**HOW TO COMPLETE THIS TASK**
Within the entries below, the lines from the one with "福山市×オフィスワーク・事務系" through the one with "ause sicherer, aber..." are to be set down exactly, both ends kept.

**INPUT DATA**
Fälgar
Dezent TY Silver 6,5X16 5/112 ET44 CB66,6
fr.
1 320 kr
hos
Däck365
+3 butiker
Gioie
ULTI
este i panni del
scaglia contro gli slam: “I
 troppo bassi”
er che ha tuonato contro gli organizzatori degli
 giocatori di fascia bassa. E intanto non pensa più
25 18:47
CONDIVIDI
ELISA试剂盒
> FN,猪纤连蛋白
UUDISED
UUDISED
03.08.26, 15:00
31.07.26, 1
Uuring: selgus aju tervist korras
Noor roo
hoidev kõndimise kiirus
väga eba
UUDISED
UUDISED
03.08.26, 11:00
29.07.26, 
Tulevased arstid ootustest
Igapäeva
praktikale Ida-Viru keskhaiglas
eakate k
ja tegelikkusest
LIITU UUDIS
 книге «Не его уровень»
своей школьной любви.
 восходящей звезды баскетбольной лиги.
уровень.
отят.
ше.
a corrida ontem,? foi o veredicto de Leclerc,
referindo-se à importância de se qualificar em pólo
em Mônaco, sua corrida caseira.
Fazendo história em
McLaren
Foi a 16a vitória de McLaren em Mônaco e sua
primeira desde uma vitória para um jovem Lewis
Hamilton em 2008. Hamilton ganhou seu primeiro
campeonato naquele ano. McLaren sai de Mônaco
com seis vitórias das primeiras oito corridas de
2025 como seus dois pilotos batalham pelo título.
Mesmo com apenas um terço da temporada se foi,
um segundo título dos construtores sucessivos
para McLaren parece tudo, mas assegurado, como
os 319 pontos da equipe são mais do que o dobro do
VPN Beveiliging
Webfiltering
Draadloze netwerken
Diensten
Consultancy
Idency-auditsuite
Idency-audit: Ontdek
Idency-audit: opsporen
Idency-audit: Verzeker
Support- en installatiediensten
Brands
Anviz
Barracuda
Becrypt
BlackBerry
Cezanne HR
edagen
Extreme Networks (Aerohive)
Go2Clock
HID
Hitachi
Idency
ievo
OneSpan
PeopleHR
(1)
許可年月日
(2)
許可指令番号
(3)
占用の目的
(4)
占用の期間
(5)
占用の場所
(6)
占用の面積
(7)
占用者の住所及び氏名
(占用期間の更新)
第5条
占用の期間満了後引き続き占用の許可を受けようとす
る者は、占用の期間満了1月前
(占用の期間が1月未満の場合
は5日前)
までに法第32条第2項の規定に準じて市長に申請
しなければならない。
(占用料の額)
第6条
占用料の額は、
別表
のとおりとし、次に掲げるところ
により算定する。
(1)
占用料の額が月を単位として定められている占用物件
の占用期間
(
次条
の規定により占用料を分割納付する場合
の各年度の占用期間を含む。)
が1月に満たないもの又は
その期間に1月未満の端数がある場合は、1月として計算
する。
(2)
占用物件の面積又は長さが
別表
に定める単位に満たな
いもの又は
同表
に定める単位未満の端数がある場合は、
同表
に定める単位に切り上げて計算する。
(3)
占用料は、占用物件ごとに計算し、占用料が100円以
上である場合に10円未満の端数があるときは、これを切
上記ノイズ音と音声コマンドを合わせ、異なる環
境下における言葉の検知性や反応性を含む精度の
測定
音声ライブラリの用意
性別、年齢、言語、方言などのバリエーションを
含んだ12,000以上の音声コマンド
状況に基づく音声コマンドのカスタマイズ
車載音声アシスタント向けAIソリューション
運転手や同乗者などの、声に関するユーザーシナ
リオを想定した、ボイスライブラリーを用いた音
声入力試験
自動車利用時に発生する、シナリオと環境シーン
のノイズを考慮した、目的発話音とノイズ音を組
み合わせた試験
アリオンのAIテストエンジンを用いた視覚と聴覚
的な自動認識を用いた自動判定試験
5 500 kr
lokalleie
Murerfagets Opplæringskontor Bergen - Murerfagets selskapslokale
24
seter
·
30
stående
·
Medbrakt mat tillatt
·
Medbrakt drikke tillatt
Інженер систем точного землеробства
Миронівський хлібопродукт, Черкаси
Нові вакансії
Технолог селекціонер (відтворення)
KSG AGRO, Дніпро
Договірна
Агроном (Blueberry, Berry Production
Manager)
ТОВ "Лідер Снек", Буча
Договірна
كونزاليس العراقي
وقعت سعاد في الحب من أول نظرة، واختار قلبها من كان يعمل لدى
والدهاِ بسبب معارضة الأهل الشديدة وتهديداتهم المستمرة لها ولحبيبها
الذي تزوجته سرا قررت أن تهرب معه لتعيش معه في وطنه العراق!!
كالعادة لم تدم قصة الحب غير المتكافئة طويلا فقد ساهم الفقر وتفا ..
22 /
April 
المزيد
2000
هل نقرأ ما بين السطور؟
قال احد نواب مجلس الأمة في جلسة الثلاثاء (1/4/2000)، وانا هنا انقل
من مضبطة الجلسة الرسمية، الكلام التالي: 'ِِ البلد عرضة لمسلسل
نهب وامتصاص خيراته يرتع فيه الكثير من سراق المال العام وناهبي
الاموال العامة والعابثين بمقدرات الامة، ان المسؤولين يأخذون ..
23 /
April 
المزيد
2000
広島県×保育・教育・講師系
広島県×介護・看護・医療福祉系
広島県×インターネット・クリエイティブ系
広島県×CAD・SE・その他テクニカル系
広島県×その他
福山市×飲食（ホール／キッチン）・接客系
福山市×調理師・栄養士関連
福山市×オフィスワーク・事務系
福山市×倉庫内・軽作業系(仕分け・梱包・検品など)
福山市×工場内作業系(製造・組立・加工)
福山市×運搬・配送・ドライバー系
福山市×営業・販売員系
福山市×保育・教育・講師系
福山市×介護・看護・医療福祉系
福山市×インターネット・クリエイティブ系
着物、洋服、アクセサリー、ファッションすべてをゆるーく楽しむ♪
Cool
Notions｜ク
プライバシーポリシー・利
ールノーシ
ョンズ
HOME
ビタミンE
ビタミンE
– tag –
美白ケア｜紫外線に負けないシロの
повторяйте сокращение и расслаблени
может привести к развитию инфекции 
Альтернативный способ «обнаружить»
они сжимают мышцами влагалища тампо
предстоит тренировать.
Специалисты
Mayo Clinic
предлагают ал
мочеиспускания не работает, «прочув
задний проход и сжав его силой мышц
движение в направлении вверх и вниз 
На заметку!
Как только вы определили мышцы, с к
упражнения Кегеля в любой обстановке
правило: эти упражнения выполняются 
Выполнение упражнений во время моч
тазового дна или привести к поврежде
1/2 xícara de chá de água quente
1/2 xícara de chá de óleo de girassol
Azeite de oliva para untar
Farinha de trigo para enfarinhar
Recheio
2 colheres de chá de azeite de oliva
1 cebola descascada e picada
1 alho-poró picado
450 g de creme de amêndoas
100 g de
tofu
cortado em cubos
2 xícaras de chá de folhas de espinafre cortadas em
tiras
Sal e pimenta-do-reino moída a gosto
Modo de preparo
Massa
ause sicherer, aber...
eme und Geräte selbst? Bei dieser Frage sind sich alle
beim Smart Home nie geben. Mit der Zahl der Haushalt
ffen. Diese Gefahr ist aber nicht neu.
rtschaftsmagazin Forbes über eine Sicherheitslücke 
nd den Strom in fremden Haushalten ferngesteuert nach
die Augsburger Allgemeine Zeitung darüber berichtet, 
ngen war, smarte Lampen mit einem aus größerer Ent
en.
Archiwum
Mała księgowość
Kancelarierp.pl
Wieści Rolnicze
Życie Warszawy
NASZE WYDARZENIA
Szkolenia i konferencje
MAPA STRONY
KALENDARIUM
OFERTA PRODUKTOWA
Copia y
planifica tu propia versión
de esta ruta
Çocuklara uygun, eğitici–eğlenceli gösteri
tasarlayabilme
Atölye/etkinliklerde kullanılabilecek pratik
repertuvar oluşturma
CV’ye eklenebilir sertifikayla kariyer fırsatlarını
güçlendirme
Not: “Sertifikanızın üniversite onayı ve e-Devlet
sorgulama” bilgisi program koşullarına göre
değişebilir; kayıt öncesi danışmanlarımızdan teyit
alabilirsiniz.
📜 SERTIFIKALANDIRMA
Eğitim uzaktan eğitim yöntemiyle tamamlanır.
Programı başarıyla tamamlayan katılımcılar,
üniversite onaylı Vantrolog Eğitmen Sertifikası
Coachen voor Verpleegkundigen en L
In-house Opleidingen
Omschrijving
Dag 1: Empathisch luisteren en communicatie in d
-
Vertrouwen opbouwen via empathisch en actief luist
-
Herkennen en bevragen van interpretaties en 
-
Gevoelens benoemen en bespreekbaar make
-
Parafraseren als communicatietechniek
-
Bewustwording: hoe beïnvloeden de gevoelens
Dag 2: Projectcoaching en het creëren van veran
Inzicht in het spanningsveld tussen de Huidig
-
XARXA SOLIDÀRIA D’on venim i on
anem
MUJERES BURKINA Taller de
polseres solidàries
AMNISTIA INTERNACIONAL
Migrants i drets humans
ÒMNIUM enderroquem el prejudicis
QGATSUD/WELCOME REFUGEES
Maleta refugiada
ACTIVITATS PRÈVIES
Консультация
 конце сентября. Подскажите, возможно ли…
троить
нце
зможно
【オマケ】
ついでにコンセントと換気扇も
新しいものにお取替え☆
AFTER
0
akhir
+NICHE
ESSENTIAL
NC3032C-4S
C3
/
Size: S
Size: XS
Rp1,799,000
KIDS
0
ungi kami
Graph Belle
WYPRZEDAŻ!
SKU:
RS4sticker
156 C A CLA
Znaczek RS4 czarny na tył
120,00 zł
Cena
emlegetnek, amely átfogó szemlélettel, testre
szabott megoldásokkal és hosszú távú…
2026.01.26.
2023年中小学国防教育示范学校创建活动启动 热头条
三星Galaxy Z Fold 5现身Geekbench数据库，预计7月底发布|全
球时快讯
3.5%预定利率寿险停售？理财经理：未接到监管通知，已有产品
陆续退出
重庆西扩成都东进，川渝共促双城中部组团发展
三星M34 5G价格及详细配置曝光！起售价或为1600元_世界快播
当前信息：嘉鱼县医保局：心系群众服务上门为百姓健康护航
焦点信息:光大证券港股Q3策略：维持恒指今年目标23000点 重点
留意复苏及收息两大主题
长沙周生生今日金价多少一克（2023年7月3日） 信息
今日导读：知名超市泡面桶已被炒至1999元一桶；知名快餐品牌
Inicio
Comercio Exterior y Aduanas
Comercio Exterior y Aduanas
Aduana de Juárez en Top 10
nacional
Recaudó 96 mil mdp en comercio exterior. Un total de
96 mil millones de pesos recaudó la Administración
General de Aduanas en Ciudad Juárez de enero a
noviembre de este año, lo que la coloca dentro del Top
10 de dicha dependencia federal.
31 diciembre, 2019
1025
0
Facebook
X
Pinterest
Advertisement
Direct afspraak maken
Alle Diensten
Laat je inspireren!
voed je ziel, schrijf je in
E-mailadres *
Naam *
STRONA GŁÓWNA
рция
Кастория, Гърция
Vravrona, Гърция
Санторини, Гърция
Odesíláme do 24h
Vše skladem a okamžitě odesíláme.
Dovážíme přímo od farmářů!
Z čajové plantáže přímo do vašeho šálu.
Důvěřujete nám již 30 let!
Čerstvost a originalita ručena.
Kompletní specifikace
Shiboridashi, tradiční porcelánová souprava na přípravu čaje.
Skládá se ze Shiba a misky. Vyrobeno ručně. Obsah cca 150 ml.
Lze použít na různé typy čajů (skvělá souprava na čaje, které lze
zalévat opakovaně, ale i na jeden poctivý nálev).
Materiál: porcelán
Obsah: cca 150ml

**RESPONSE TO THIS TASK**
福山市×オフィスワーク・事務系
福山市×倉庫内・軽作業系(仕分け・梱包・検品など)
福山市×工場内作業系(製造・組立・加工)
福山市×運搬・配送・ドライバー系
福山市×営業・販売員系
福山市×保育・教育・講師系
福山市×介護・看護・医療福祉系
福山市×インターネット・クリエイティブ系
着物、洋服、アクセサリー、ファッションすべてをゆるーく楽しむ♪
Cool
Notions｜ク
プライバシーポリシー・利
ールノーシ
ョンズ
HOME
ビタミンE
ビタミンE
– tag –
美白ケア｜紫外線に負けないシロの
повторяйте сокращение и расслаблени
может привести к развитию инфекции 
Альтернативный способ «обнаружить»
они сжимают мышцами влагалища тампо
предстоит тренировать.
Специалисты
Mayo Clinic
предлагают ал
мочеиспускания не работает, «прочув
задний проход и сжав его силой мышц
движение в направлении вверх и вниз 
На заметку!
Как только вы определили мышцы, с к
упражнения Кегеля в любой обстановке
правило: эти упражнения выполняются 
Выполнение упражнений во время моч
тазового дна или привести к поврежде
1/2 xícara de chá de água quente
1/2 xícara de chá de óleo de girassol
Azeite de oliva para untar
Farinha de trigo para enfarinhar
Recheio
2 colheres de chá de azeite de oliva
1 cebola descascada e picada
1 alho-poró picado
450 g de creme de amêndoas
100 g de
tofu
cortado em cubos
2 xícaras de chá de folhas de espinafre cortadas em
tiras
Sal e pimenta-do-reino moída a gosto
Modo de preparo
Massa
ause sicherer, aber...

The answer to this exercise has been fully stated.